01. YOU PREFER STICK-shift OR AUTOMATIC?
02. YOU WANT NEW OR SECOND-HAND-[used]?
03. YOU HAVE TRADE-IN-car?
04. MAX YOU WANT PAY HOW-MUCH?
05. YOU PREFER GAS [OR] ELECTRIC?
Practice Sheet 55.B: I/ME TICKET-[verb_form] I/ME! ("I got a ticket!")
06. YOU SPEEDING? HOW FAST?
07. SPEED LIMIT WHAT?
08. YOU CL-33:pulled-over OR CAMERA camera-FLASH?
09. YOU GO-to COURT?
10. YOUR INSURANCE INCREASE?
Practice Sheet 55.C: YOUR CAR, what-WRONG?
11. DRIVE STALL-repeatedly!
12. TIRES BALD-[flat-surface-version]
13. TRANSMISSION PROBLEM
14. GAS CONSUME!-[guzzle]
15. ENGINE BREAKDOWN!
Practice Sheet 55.D: I SHOULD BUY YOUR CAR WHY?
16. TIRES NEW!
17. ENGINE POWERFUL
19. UP-TO-NOW CRASH-car NONE
20. AC BLOWS-from-vents COLD!
The noun form of "ticket" tends to use a double movement and a smaller
motion. The verb form tends to use a single strong movement that makes
contact and pulls back (sort of like the strike of a snake). The
phrase "I got a ticket" is typically signed as "I/ME TICKET-[verb_form]
I/ME!" -- the pronoun copy portion of that sentence serves the same function
as the word "was" in the English version of the sentence. There are
certainly other ways to sign "I got a ticket." You can shorten it to:
"I/ME TICKET-[verb_form]!" I can even imagine someone arriving home,
coming in the door, throwing their keys on the table and signing
"TICKET-[verb_form] I/ME!" -- which would be a Yoda-like form of saying
"Ticketed, I was." " or "I/ME GOT-[receive] TICKET-[noun_form]!"
It is fairly common to drop the second movement of nouns during high speed
signing since it often doesn't matter if the concept is a noun or verb.
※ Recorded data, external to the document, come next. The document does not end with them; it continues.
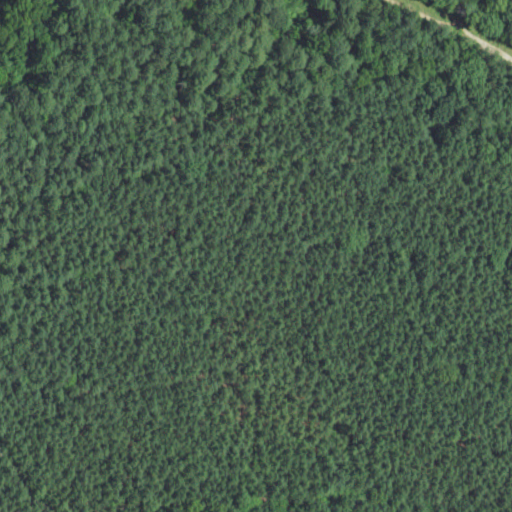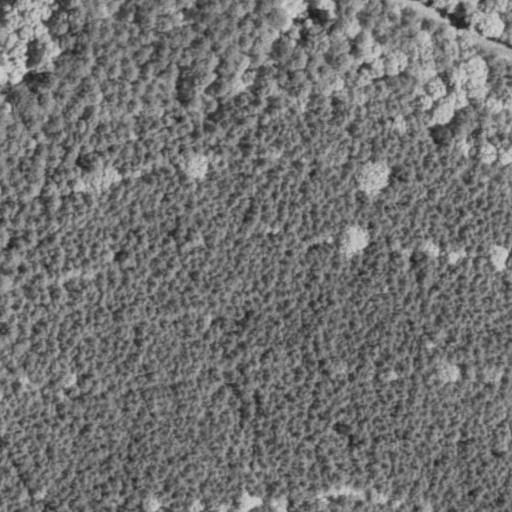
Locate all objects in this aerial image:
road: (352, 243)
road: (461, 300)
road: (26, 480)
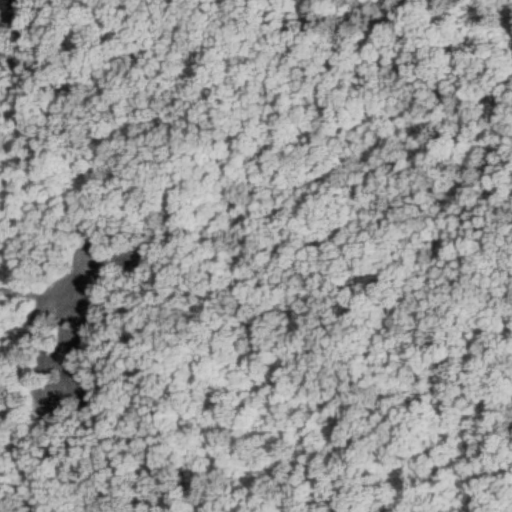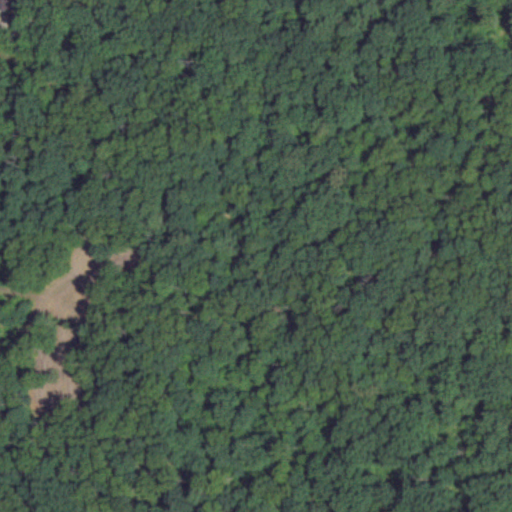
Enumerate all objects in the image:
building: (14, 5)
building: (24, 25)
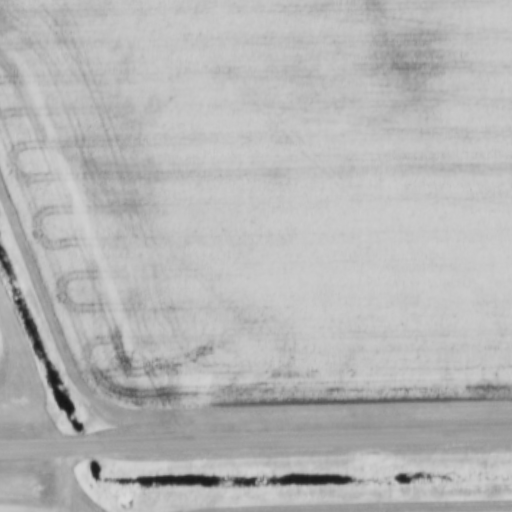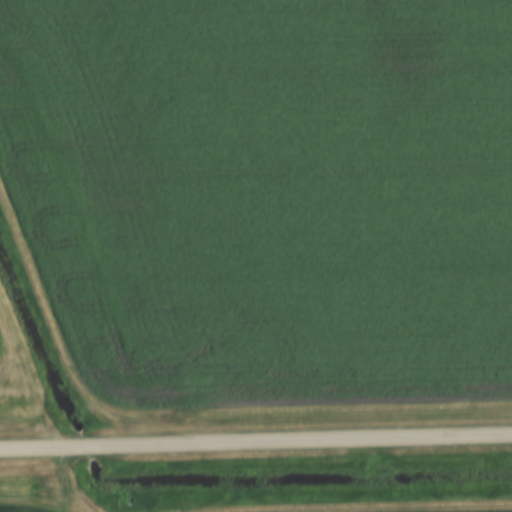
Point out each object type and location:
crop: (265, 195)
crop: (0, 343)
road: (256, 442)
crop: (230, 509)
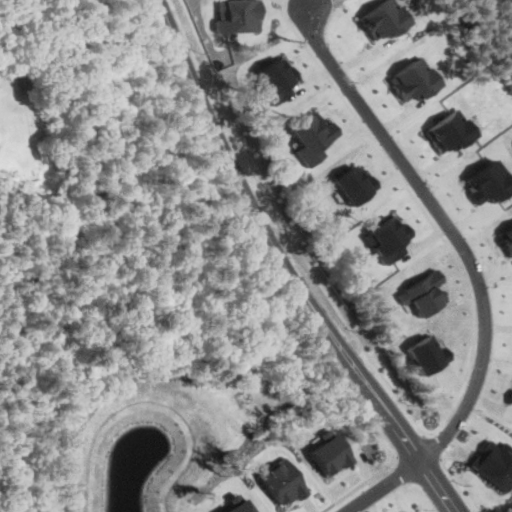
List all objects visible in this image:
building: (237, 16)
building: (237, 16)
building: (383, 19)
building: (383, 19)
road: (25, 38)
building: (275, 79)
building: (412, 79)
building: (274, 80)
building: (412, 80)
building: (450, 131)
building: (450, 131)
building: (310, 137)
building: (311, 137)
road: (93, 157)
building: (487, 183)
building: (352, 184)
building: (353, 185)
park: (118, 215)
building: (507, 237)
building: (387, 238)
building: (387, 239)
building: (506, 239)
road: (287, 266)
road: (471, 267)
building: (422, 293)
building: (423, 293)
building: (426, 353)
building: (510, 398)
building: (510, 399)
building: (328, 453)
building: (329, 455)
building: (494, 463)
building: (494, 464)
building: (280, 482)
building: (281, 482)
building: (236, 505)
building: (237, 507)
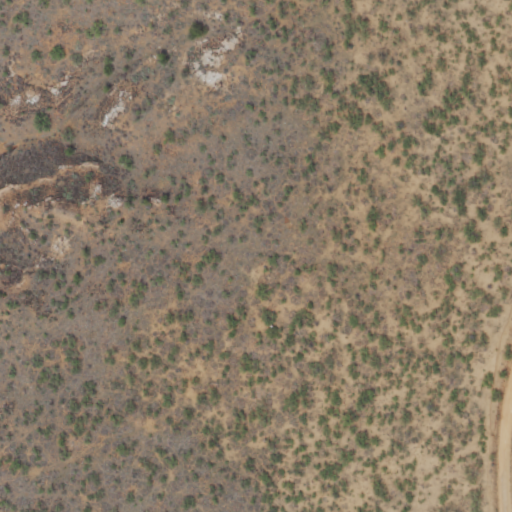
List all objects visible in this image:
road: (503, 440)
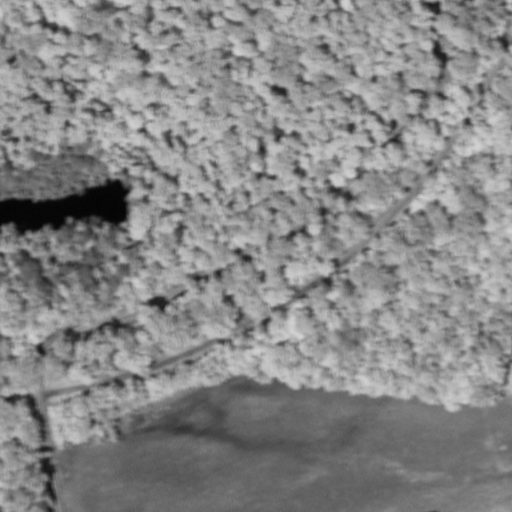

For
example consider these two ways of expressing the concept in English: "I got
a ticket" or "I was ticketed!" One version uses a noun the other uses a verb
but they both end up with you paying a couple hundred dollars. The concept
could even be signed as "POLICE TICKET-[verb_form] ME!" which is the
equivalent of signing "A cop gave me a ticket!"